Fabien Girard de Barros
Lexbase

mercredi 19 décembre 2018

504 : Motivation des jugements : CC, 1re Civ., 19 décembre 2018, pourvoi n° 17-22.056,

CONVENTION EUROPÉENNE DES DROITS DE L’HOMME. 
CC, 1re Civ., 19 décembre 2018, pourvoi n° 17-22.056, Bull. 2018 - P+B.. 

Sommaire : Viole l’article 6, § 1, de la Convention de sauvegarde des droits de l’homme et des libertés fondamentales, ensemble les articles 455 et 458 du code de procédure civile, une cour d’appel qui expose les moyens et prétentions des parties selon les modalités différentes de nature à faire peser un doute légitime sur l’impartialité de la juridiction.

Doctrine :

-    Antoine BOLZE, « Motivation des jugements et impartialité du juge », Dalloz actualité, 28 janvier 2019
-     Mehdi KEBIR, « Motivation du jugement : exigence d'impartialité dans l'exposé des moyens et prétentions », Gaz. Pal., n° 16, 23 avril 2019, p. 68


598 : Consultation du comité d’entreprise d’une filiale en cas d’OPA portant sur les titres de la société-mère : Soc., 19 décembre 2018, pourvoi n° 18-14.520,

1.1.           Consultation des instances nationales de représentation : le premier recours à une motivation développée de la décision


             Soc., 19 décembre 2018, pourvoi n° 18-14.520, FS-P+B+R+I, absence de comité d’entreprise européen, articulation avec les instances nationales de représentation

Il résulte des dispositions des articles L. 2323-1 et L. 2323-33 du code du travail, alors applicables, interprétés à la lumière de l’article 4 de la directive 2002/14/CE du Parlement européen et du Conseil du 11 mars 2002 établissant un cadre général relatif à l'information et la consultation des travailleurs dans la Communauté européenne et de l’article L. 2341-9 du même code, qu’en l’absence de comité d’entreprise européen instauré par un accord précisant les modalités de l’articulation des consultations en application de l’article L. 2342-9, 4°, du code du travail, l’institution représentative du personnel d’une société contrôlée par une société-mère ayant son


siège dans un autre État membre de l’Union européenne doit être consultée sur tout projet concernant l’organisation, la gestion et la marche générale de l’entreprise, notamment sur les mesures de nature à affecter le volume ou la structure des effectifs résultant des modifications de l’organisation économique ou juridique de l’entreprise, y compris lorsque une offre publique d’acquisition porte sur les titres de la société-mère.
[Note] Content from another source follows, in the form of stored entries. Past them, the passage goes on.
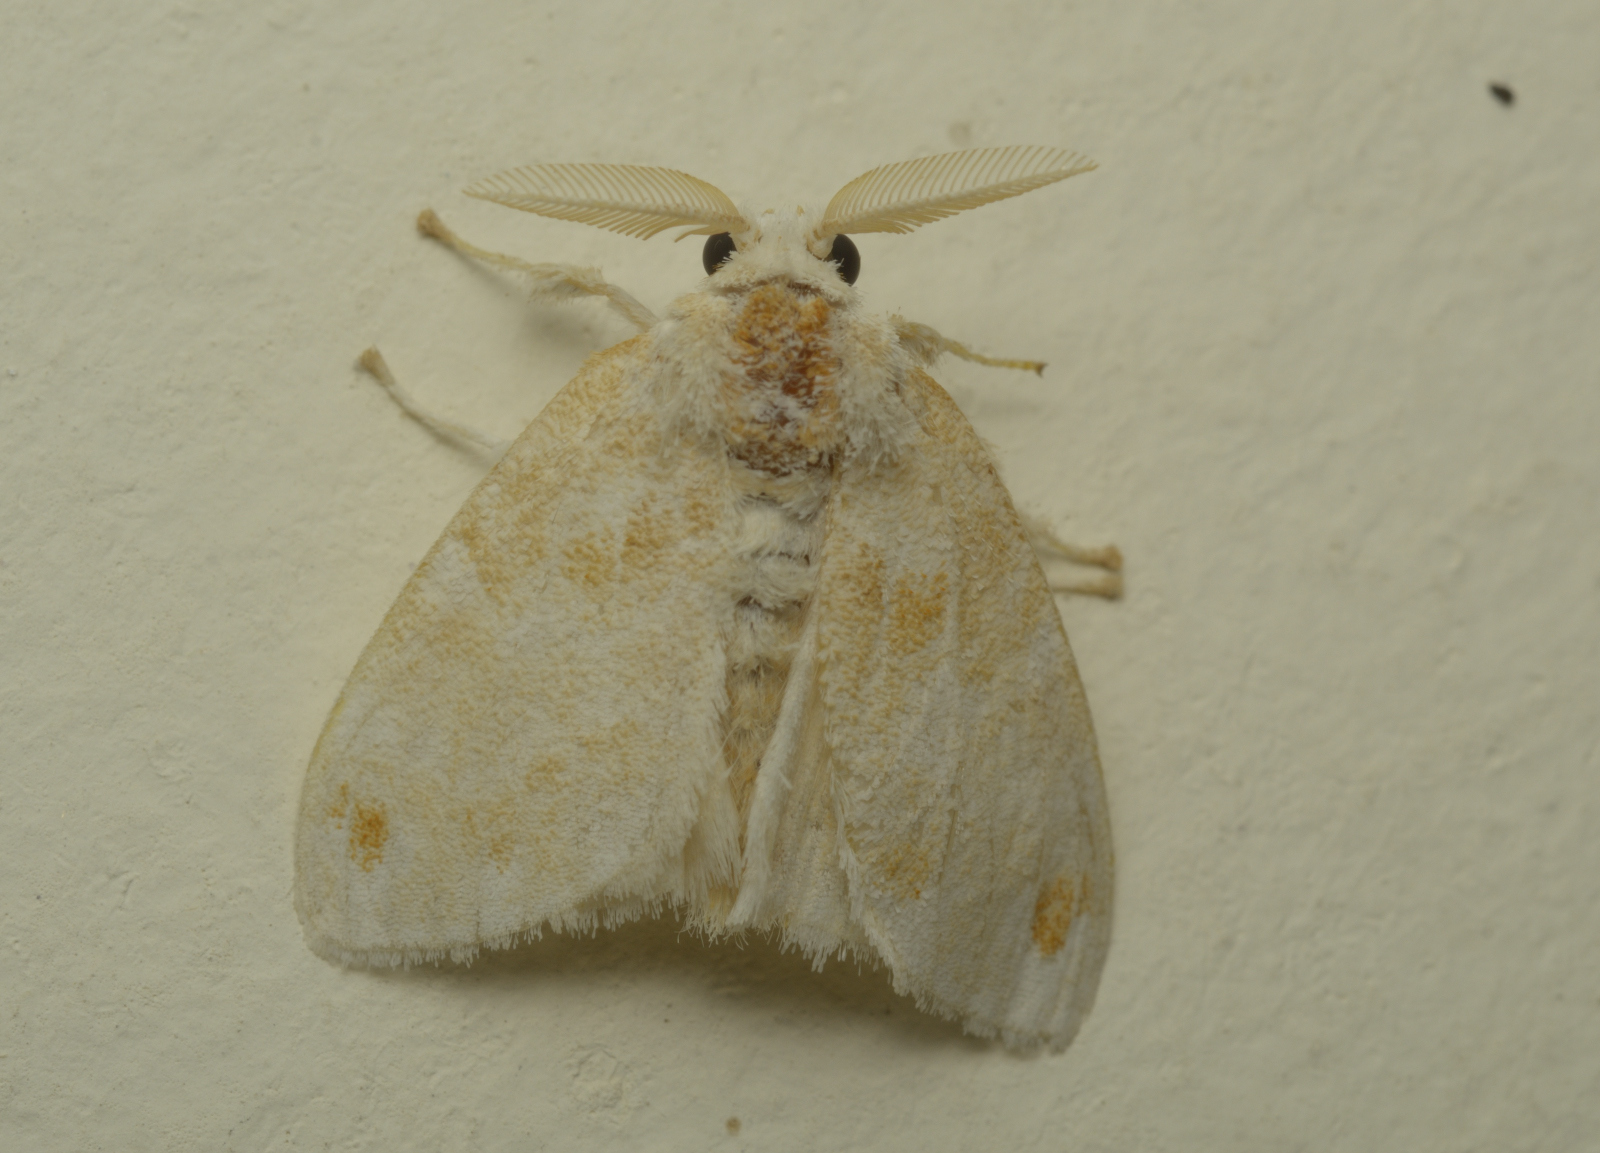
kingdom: Animalia
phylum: Arthropoda
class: Insecta
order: Lepidoptera
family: Erebidae
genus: Sphrageidus
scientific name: Sphrageidus similis
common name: Yellow-tail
Note explicative de l’arrêt :


L’arrêt Gemalto est l’occasion, pour la première fois s’agissant de la chambre sociale, de recourir à une motivation développée de sa décision.

La chambre sociale était saisie de la question du droit à la consultation et à l’information des institutions représentatives d’une filiale française dans le cadre d’une offre publique d’acquisition (OPA) visant la société mère du groupe, société de droit néerlandais. La question nécessitait de s’interroger sur la mise en œuvre des dispositions de la directive 2004/25/CE du Parlement européen et du Conseil du 21 avril 2004 concernant les offres publiques d’acquisition et supposait de raisonner en plusieurs temps sur son interaction avec d’autres textes de droit européen ainsi qu’avec les textes de droit français. C’est ce raisonnement que la chambre sociale a choisi de dérouler, de manière détaillée, dans l’arrêt du 19 décembre 2018.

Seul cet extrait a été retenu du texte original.